The very definition of 'existentialism' is debatable. Some believe that the term is rooted, and only intelligible, in the realm of philosophy. Thus, existentialism can be understood as a philosophical approach. Yet, there are ways in which the works of key existentialist thinkers span other disciplines, such as literature.
Existentialism is a philosophy
Existentialist thinking gained prominence from the late 19th century with key thinkers (and writers) being Søren Kierkegaard and Friedrich Nietzsche. Although some thinkers did not explicitly identify with the movement, the emphasis placed on, and their belief in, the free will of agents in determining their life is what lead to them being labelled as existentialist.

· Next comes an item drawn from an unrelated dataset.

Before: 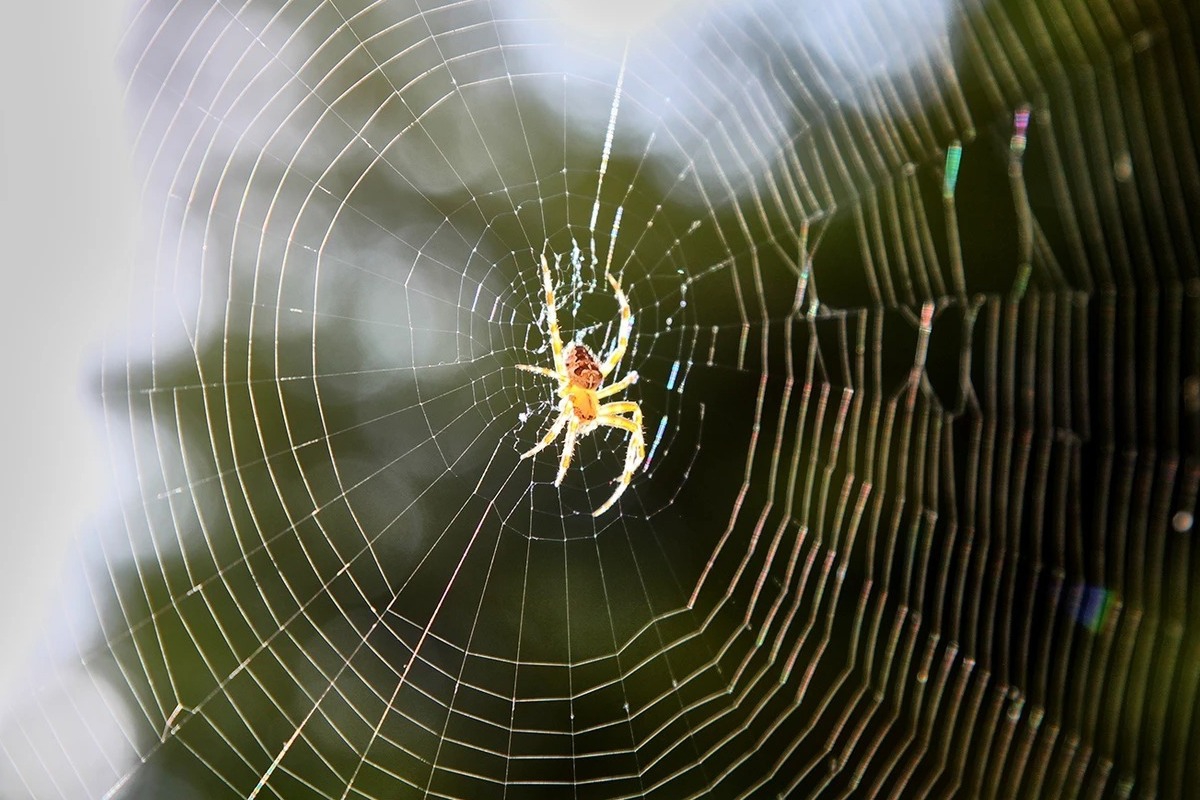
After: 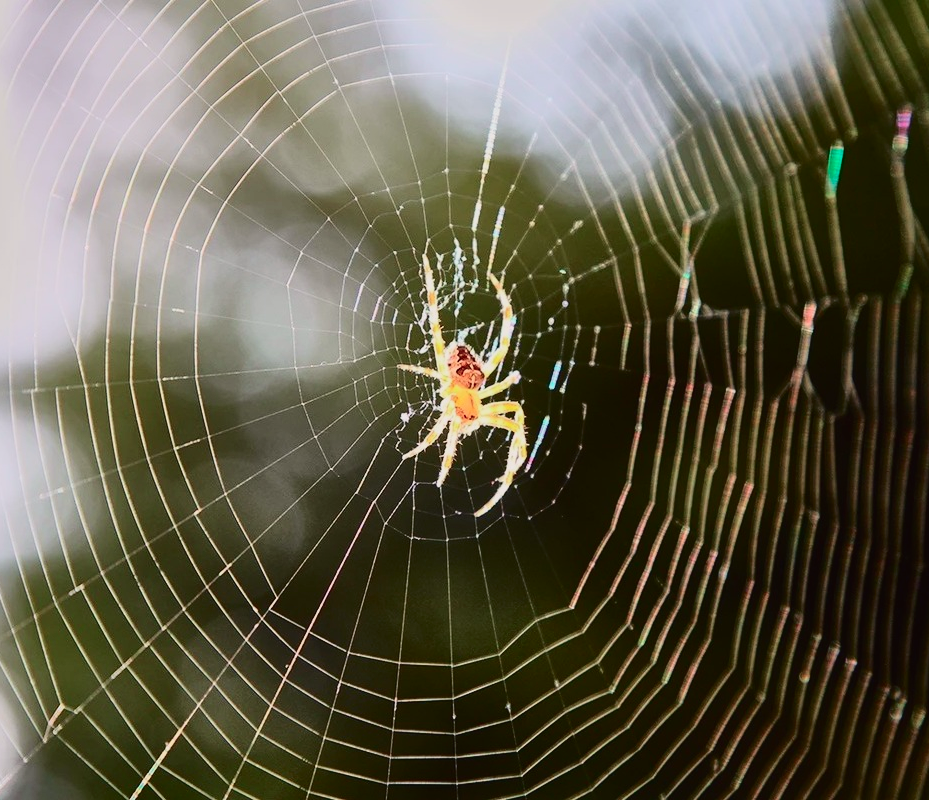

'Existence precedes essence' captures the existentialist's approach to human existence
Existentialism as a philosophy generally deals with the nature of human existence and identity. The fundamental idea is that sentient beings are in total control of their lives and have total freedom to act in order to ascribe whatever meaning they choose to their life and reality.
The central message of freedom and choice has educational implications
An existentialist approach to education is motivated by, and rooted in, the very beliefs of autonomy and defining one's own identity that key thinkers advocated. Applying this philosophy in educational settings presents us with practical teaching and learning methods that prioritize the student .
Existentialist themes have been explored and promoted in fictional works, such as novels and plays, by Jean-Paul Sartre and Albert Camus. Existentialism as a literature movement manifests in such works.
Existentialist literature is a recognised genre
Fictional and scholarly works, in the form of plays, novels and essays, explored existential themes concerning human existence, life and identity. Existentialism as a literary phenomenon has been recognised within the academic sphere and by awarding institutions such as the Nobel Prize.